## EXERCISE DETAILS:
Only the pictures should be dropped; every line of the data must come back exactly as written.

═══

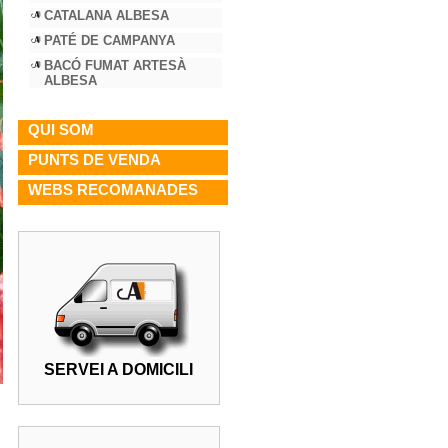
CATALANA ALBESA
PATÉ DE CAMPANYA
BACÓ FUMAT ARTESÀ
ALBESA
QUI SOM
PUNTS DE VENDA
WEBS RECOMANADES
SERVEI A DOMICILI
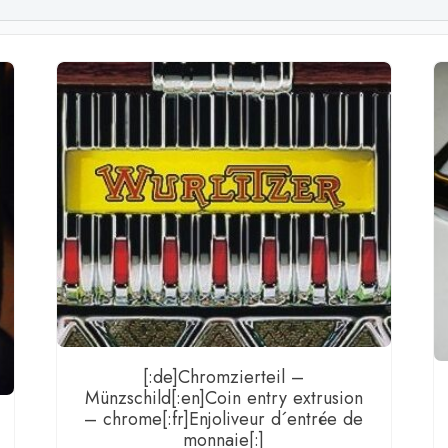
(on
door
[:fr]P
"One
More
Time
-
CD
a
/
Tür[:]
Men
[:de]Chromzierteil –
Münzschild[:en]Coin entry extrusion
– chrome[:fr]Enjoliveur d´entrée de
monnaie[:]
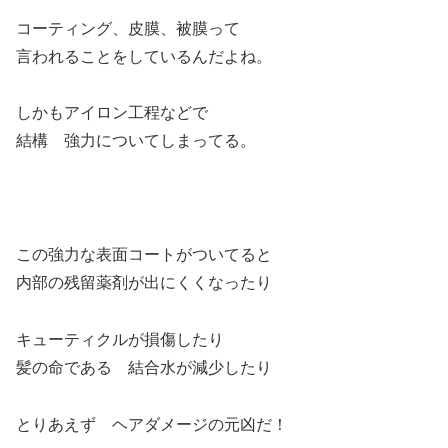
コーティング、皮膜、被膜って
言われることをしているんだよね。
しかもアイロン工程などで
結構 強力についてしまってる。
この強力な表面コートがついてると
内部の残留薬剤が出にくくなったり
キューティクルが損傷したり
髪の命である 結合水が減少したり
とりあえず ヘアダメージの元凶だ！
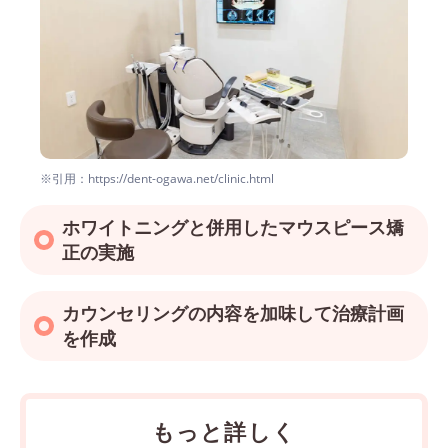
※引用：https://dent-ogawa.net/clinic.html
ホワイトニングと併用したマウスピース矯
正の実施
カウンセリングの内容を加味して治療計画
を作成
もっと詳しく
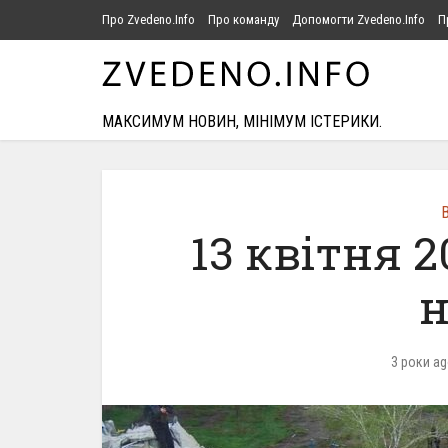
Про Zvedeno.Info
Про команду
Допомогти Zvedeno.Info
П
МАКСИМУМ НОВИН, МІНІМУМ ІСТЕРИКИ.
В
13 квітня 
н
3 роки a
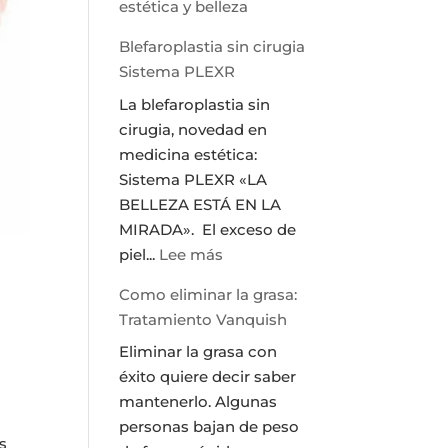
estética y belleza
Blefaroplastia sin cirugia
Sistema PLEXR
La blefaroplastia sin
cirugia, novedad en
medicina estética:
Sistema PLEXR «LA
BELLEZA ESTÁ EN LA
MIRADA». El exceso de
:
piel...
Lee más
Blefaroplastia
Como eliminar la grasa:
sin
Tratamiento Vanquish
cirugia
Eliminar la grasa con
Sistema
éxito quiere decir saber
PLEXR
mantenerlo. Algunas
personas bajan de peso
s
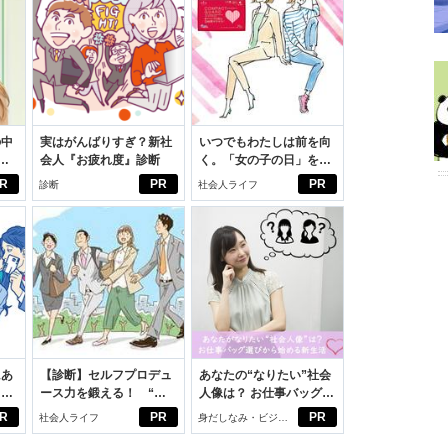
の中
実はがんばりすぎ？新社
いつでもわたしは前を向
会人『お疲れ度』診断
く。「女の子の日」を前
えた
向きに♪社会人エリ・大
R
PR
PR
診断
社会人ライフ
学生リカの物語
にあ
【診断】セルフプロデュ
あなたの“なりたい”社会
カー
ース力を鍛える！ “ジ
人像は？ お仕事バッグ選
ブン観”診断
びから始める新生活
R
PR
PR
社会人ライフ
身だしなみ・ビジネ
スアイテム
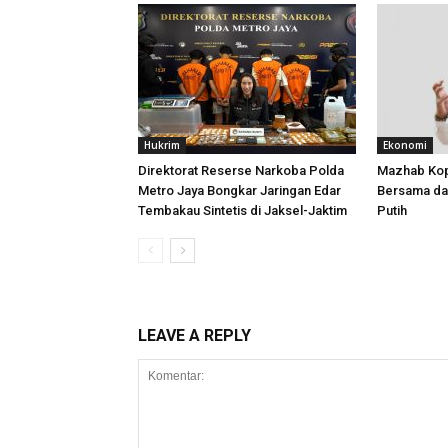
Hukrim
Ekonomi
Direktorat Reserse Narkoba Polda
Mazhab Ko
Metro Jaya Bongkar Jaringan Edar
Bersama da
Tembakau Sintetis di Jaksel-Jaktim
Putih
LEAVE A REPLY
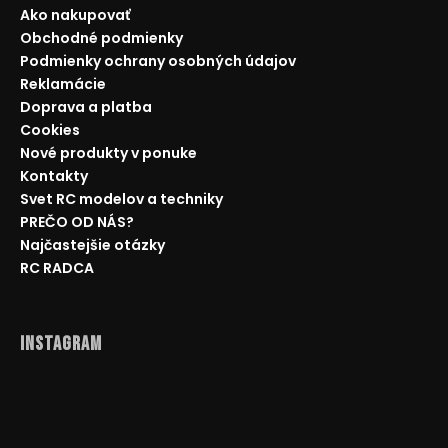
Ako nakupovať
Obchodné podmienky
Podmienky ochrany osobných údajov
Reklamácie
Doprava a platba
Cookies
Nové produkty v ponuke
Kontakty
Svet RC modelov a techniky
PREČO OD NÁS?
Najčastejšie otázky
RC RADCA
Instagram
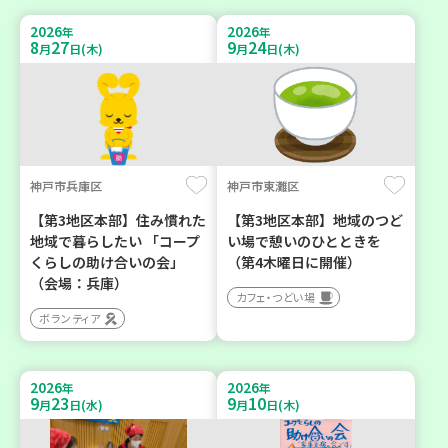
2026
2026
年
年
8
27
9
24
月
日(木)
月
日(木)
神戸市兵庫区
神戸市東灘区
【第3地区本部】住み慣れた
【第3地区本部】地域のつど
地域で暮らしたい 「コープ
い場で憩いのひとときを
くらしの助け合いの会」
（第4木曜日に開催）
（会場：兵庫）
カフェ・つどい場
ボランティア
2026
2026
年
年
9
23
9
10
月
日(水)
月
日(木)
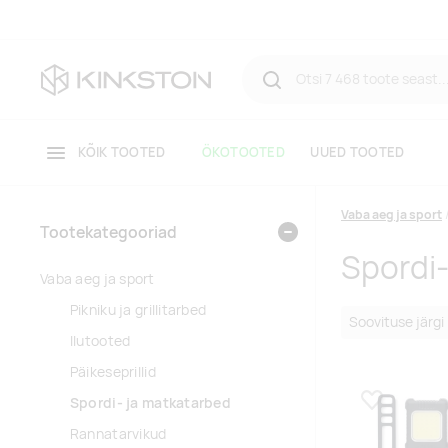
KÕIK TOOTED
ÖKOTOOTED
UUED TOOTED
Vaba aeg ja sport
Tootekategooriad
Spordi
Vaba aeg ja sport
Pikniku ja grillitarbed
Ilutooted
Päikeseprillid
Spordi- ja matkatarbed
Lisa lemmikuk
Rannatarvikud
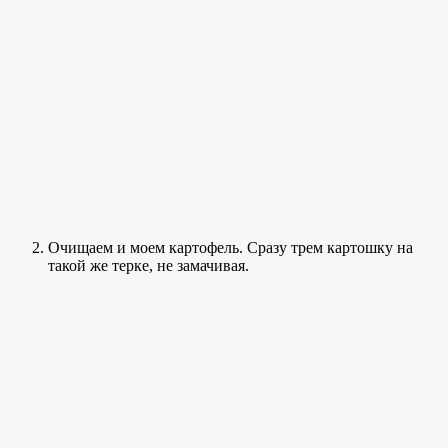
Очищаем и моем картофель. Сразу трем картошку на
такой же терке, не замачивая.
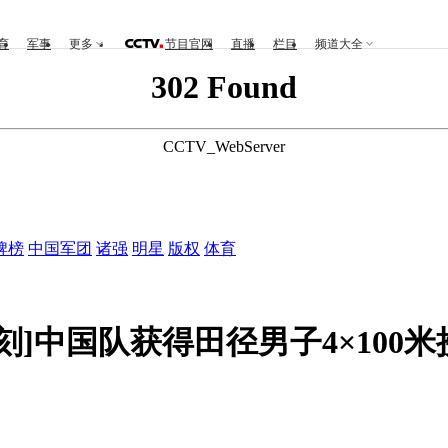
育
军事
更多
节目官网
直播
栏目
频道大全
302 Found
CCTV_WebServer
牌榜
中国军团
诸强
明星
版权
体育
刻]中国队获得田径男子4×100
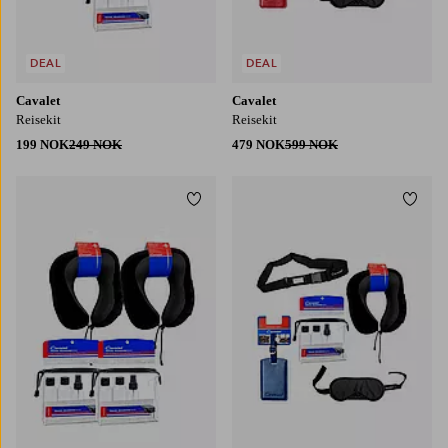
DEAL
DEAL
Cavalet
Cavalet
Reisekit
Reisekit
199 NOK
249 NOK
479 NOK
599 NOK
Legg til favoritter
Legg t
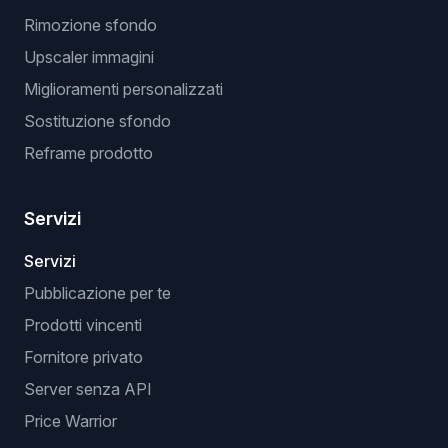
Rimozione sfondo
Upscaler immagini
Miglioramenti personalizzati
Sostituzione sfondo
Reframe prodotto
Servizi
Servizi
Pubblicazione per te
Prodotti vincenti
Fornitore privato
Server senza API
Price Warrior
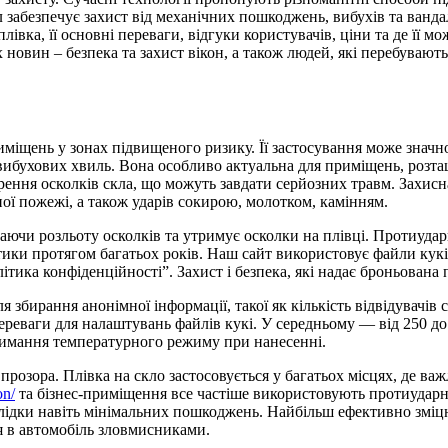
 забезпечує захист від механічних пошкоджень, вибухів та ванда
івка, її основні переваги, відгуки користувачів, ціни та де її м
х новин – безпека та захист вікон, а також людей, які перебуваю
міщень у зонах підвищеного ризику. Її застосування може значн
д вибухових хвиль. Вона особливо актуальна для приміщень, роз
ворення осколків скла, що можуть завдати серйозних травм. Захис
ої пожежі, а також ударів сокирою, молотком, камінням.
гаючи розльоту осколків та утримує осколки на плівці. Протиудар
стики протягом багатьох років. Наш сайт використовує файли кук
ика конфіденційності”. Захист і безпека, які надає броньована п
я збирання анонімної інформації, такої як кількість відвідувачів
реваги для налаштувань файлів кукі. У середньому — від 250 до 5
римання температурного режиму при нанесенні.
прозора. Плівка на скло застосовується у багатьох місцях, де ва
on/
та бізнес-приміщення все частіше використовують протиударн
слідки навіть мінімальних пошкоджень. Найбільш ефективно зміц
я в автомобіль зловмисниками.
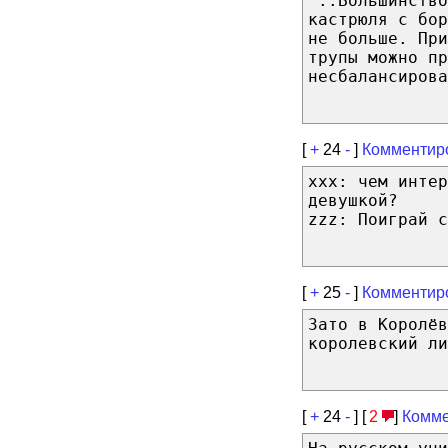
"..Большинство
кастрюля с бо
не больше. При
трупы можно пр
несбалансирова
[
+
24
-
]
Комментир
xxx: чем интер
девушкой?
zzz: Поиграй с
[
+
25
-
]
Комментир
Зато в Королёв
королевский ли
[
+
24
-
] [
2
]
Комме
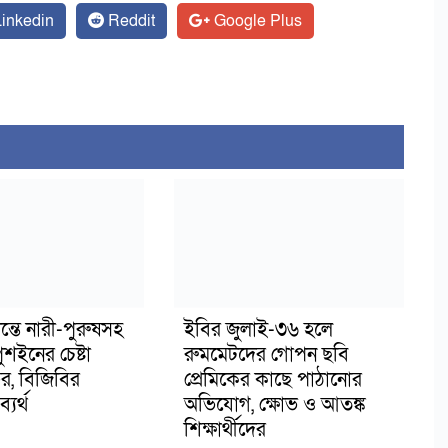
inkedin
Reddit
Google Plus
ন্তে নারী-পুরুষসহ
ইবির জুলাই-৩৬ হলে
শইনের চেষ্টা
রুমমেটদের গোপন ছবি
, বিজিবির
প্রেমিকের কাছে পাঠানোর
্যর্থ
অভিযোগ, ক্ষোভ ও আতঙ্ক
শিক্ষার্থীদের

═══

## EXERCISE SOLUTION:
CATALANA ALBESA
PATÉ DE CAMPANYA
BACÓ FUMAT ARTESÀ
ALBESA
QUI SOM
PUNTS DE VENDA
WEBS RECOMANADES
SERVEI A DOMICILI
(on
door
[:fr]P
"One
More
Time
-
CD
a
/
Tür[:]
Men
[:de]Chromzierteil –
Münzschild[:en]Coin entry extrusion
– chrome[:fr]Enjoliveur d´entrée de
monnaie[:]
コーティング、皮膜、被膜って
言われることをしているんだよね。
しかもアイロン工程などで
結構 強力についてしまってる。
この強力な表面コートがついてると
内部の残留薬剤が出にくくなったり
キューティクルが損傷したり
髪の命である 結合水が減少したり
とりあえず ヘアダメージの元凶だ！
※引用：https://dent-ogawa.net/clinic.html
ホワイトニングと併用したマウスピース矯
正の実施
カウンセリングの内容を加味して治療計画
を作成
もっと詳しく
Про Zvedeno.Info
Про команду
Допомогти Zvedeno.Info
П
МАКСИМУМ НОВИН, МІНІМУМ ІСТЕРИКИ.
В
13 квітня 
н
3 роки a
estética y belleza
Blefaroplastia sin cirugia
Sistema PLEXR
La blefaroplastia sin
cirugia, novedad en
medicina estética:
Sistema PLEXR «LA
BELLEZA ESTÁ EN LA
MIRADA». El exceso de
:
piel...
Lee más
Blefaroplastia
Como eliminar la grasa:
sin
Tratamiento Vanquish
cirugia
Eliminar la grasa con
Sistema
éxito quiere decir saber
PLEXR
mantenerlo. Algunas
personas bajan de peso
s
の中
実はがんばりすぎ？新社
いつでもわたしは前を向
会人『お疲れ度』診断
く。「女の子の日」を前
えた
向きに♪社会人エリ・大
R
PR
PR
診断
社会人ライフ
学生リカの物語
にあ
【診断】セルフプロデュ
あなたの“なりたい”社会
カー
ース力を鍛える！ “ジ
人像は？ お仕事バッグ選
ブン観”診断
びから始める新生活
R
PR
PR
社会人ライフ
身だしなみ・ビジネ
スアイテム
Hukrim
Ekonomi
Direktorat Reserse Narkoba Polda
Mazhab Ko
Metro Jaya Bongkar Jaringan Edar
Bersama da
Tembakau Sintetis di Jaksel-Jaktim
Putih
LEAVE A REPLY
Ako nakupovať
Obchodné podmienky
Podmienky ochrany osobných údajov
Reklamácie
Doprava a platba
Cookies
Nové produkty v ponuke
Kontakty
Svet RC modelov a techniky
PREČO OD NÁS?
Najčastejšie otázky
RC RADCA
Instagram
2026
2026
年
年
8
27
9
24
月
日(木)
月
日(木)
神戸市兵庫区
神戸市東灘区
【第3地区本部】住み慣れた
【第3地区本部】地域のつど
地域で暮らしたい 「コープ
い場で憩いのひとときを
くらしの助け合いの会」
（第4木曜日に開催）
（会場：兵庫）
カフェ・つどい場
ボランティア
2026
2026
年
年
9
23
9
10
月
日(水)
月
日(木)
KÕIK TOOTED
ÖKOTOOTED
UUED TOOTED
Vaba aeg ja sport
Tootekategooriad
Spordi
Vaba aeg ja sport
Pikniku ja grillitarbed
Ilutooted
Päikeseprillid
Spordi- ja matkatarbed
Lisa lemmikuk
Rannatarvikud
Очищаем и моем картофель. Сразу трем картошку на
такой же терке, не замачивая.
育
军事
更多
节目官网
直播
栏目
频道大全
302 Found
CCTV_WebServer
牌榜
中国军团
诸强
明星
版权
体育
刻]中国队获得田径男子4×100
DEAL
DEAL
Cavalet
Cavalet
Reisekit
Reisekit
199 NOK
249 NOK
479 NOK
599 NOK
Legg til favoritter
Legg t
Rimozione sfondo
Upscaler immagini
Miglioramenti personalizzati
Sostituzione sfondo
Reframe prodotto
Servizi
Servizi
Pubblicazione per te
Prodotti vincenti
Fornitore privato
Server senza API
Price Warrior
 забезпечує захист від механічних пошкоджень, вибухів та ванда
івка, її основні переваги, відгуки користувачів, ціни та де її м
х новин – безпека та захист вікон, а також людей, які перебуваю
міщень у зонах підвищеного ризику. Її застосування може значн
д вибухових хвиль. Вона особливо актуальна для приміщень, роз
ворення осколків скла, що можуть завдати серйозних травм. Захис
ої пожежі, а також ударів сокирою, молотком, камінням.
гаючи розльоту осколків та утримує осколки на плівці. Протиудар
стики протягом багатьох років. Наш сайт використовує файли кук
ика конфіденційності”. Захист і безпека, які надає броньована п
я збирання анонімної інформації, такої як кількість відвідувачів
реваги для налаштувань файлів кукі. У середньому — від 250 до 5
римання температурного режиму при нанесенні.
прозора. Плівка на скло застосовується у багатьох місцях, де ва
on/
та бізнес-приміщення все частіше використовують протиударн
слідки навіть мінімальних пошкоджень. Найбільш ефективно зміц
я в автомобіль зловмисниками.
"..Большинство
кастрюля с бо
не больше. При
трупы можно пр
несбалансирова
[
+
24
-
]
Комментир
xxx: чем интер
девушкой?
zzz: Поиграй с
[
+
25
-
]
Комментир
Зато в Королёв
королевский ли
[
+
24
-
] [
2
]
Комме
inkedin
Reddit
Google Plus
ন্তে নারী-পুরুষসহ
ইবির জুলাই-৩৬ হলে
শইনের চেষ্টা
রুমমেটদের গোপন ছবি
, বিজিবির
প্রেমিকের কাছে পাঠানোর
্যর্থ
অভিযোগ, ক্ষোভ ও আতঙ্ক
শিক্ষার্থীদের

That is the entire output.